I understand that GA reports show aggregated data and possibly, sampled data. And that the raw data in Bigquery tables is session/hit-level data.

But I am still not sure if I understand the reason why the statistics could be different.

Would really appreciate it if someone clarified this for me.

Thanks in advance.

UPDATE 1:

I exported the raw data from Bigquery into my Hadoop cluster. The data is stored in a hive table. I flattened all the nested and repeated fields before exporting.

Here is the hive query that I ran on the raw data in the Hive table:

SELECT
   date as VisitDate,
   count(distinct fullvisitorid) as CountVisitors,
   SUM(totals_visits) as SumVisits,
   SUM(totals_pageviews) AS PVs
FROM
   bigquerydata 
WHERE 
   fullvisitorid IS NOT NULL
GROUP BY 
   date
ORDER BY
   VisitDate DESC

A) Taking February 9th as the VisitDate, I get the following results from this query:

i) CountVisitors= 1,074,323
ii) SumVisits= 48,990,198
iii) PVs= 1,122,841,424 

Vs

B) Taking the same VisitDate and obtaining the same statistics from the GA report:

i) Users count = 1,549,757
ii) Number of pageviews = 11,604,449 (Huge difference when compared to A(iii))  

In the hive query above, am I using any wrong fields or processing the fields in a wrong way?
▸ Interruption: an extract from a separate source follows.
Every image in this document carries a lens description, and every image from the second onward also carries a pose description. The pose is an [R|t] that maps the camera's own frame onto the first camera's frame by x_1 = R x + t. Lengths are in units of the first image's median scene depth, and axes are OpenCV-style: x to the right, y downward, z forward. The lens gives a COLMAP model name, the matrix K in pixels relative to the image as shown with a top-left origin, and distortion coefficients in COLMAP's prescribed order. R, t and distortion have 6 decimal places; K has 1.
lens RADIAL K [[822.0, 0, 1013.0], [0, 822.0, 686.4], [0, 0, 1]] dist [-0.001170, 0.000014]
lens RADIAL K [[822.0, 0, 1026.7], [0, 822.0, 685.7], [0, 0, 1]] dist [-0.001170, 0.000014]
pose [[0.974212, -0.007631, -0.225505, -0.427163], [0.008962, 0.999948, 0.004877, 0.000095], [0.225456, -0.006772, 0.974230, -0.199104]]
Just trying to figure out why I have this difference in numbers.

UPDATE 2 (following @Felipe Hoffa 's suggestion):

This is how I am flattening the tables in my Python code before exporting the result to GCS and then to Hadoop cluster:

queryString = 'SELECT * FROM flatten(flatten(flatten(flatten(flatten(flatten([' + TABLE_NAME + '],hits),hits.product),hits.promotion),hits.customVariables), hits.customDimensions), hits.customMetrics)'

I understand what you are saying about flattening causing repeated pageviews and each repetition getting into the final wrong addition.

I tried the same query (from Update1) on Bigquery table instead of my Hive table. The numbers matched with those on the Google Analytics Dashboard.
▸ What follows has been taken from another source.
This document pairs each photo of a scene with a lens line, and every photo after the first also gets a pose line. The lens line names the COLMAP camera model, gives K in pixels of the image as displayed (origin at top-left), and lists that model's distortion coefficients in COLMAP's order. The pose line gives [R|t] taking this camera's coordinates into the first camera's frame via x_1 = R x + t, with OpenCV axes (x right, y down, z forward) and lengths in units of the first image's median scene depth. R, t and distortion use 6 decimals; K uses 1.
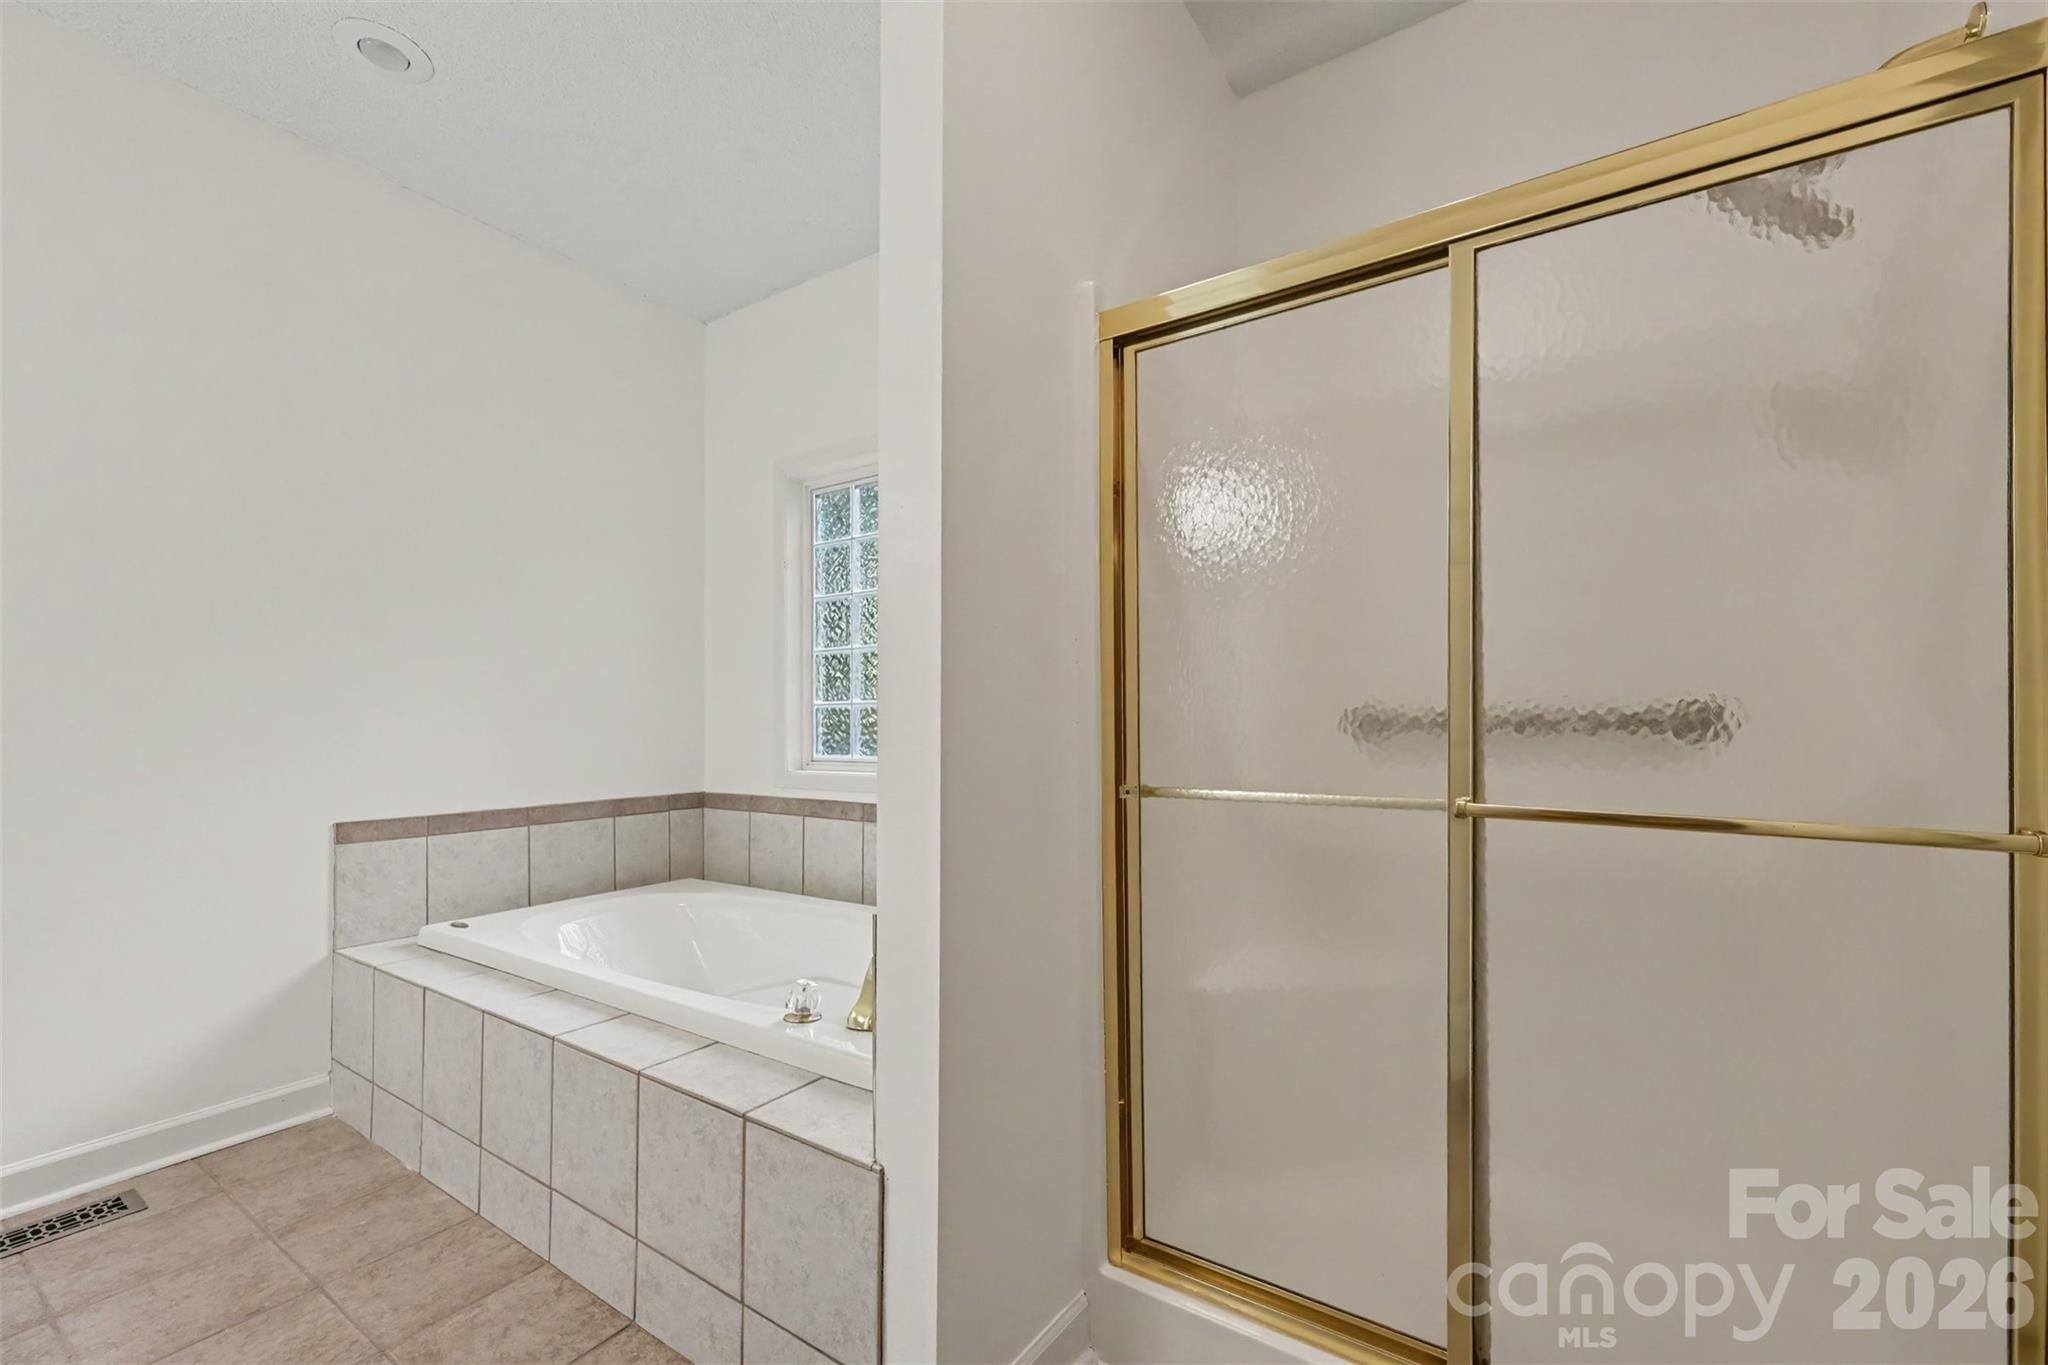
lens RADIAL K [[831.9, 0, 1025.6], [0, 831.9, 709.4], [0, 0, 1]] dist [-0.000238, -0.000058]
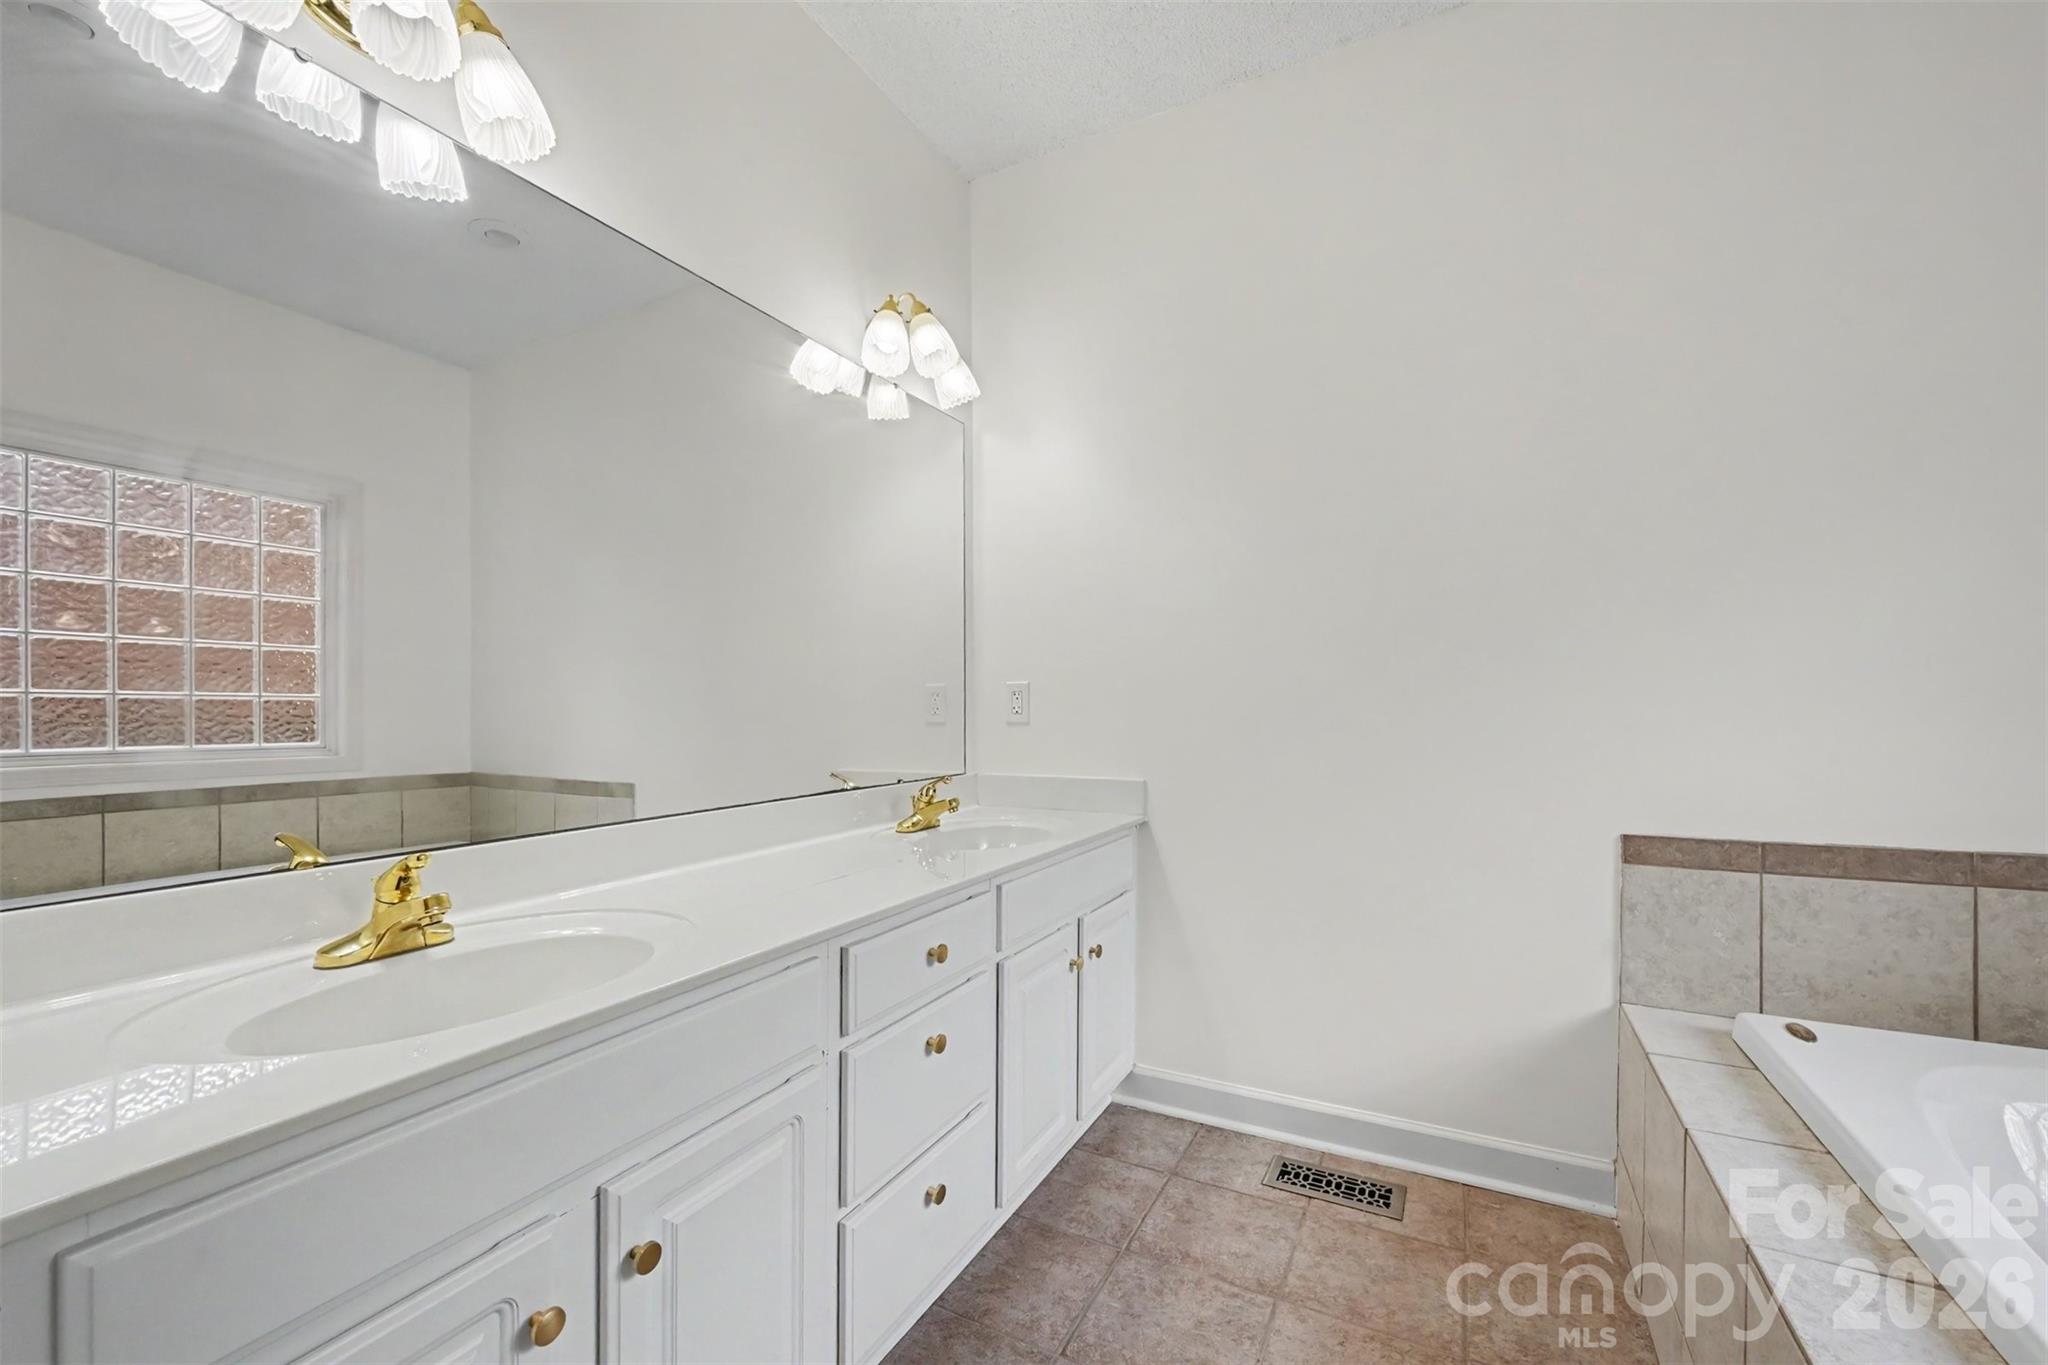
lens RADIAL K [[821.5, 0, 1018.5], [0, 821.5, 712.9], [0, 0, 1]] dist [-0.000998, -0.000223]
pose [[0.098730, 0.007296, -0.995088, -0.144144], [0.016774, 0.999819, 0.008995, 0.010695], [0.994973, -0.017580, 0.098590, 0.383808]]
However, assuming that the Hive table is all I have and it has those repeated fields due to flattening.. BUT Is there still anyway that I can fix my hive query to match the stats from Google Analytics dashboard?

Logically speaking, if the repeated fields came up due to flattening.. can't I reverse the same thing in my Hive table? If you think that I can reverse, do you have any suggestion as to how I can proceed on it?

Thank you so much in advance!

回答1:

Can you run the same query in BigQuery, instead of on the data exported to Hive?

My guess: "The data is stored in a hive table. I flattened all the nested and repeated fields before exporting." When flattening - are you repeating pageviews several times, with each repetition getting into the final wrong addition?

Note how data can get duplicated when flattening rows:

SELECT col, x FROM (
  SELECT "wrong" col, SUM(totals.pageviews) x
  FROM (FLATTEN ([google.com:analytics-bigquery:LondonCycleHelmet.ga_sessions_20130910], hits))
), (
  SELECT "correct" col, SUM(totals.pageviews) x
  FROM [google.com:analytics-bigquery:LondonCycleHelmet.ga_sessions_20130910]
)


col     x    
wrong   2262     
correct 249 

Update given "update 2" to the question:

Since BigQuery is working correctly, and this is a Hive problem, you should add that tag to get relevant answers.

Nevertheless, this is how I would correctly de-duplicate previously duplicated rows with BigQuery:

SELECT SUM(pv)
FROM (
  SELECT visitId, MAX(totals.pageviews) pv
  FROM (FLATTEN ([google.com:analytics-bigquery:LondonCycleHelmet.ga_sessions_20130910], hits))
  GROUP EACH BY 1
)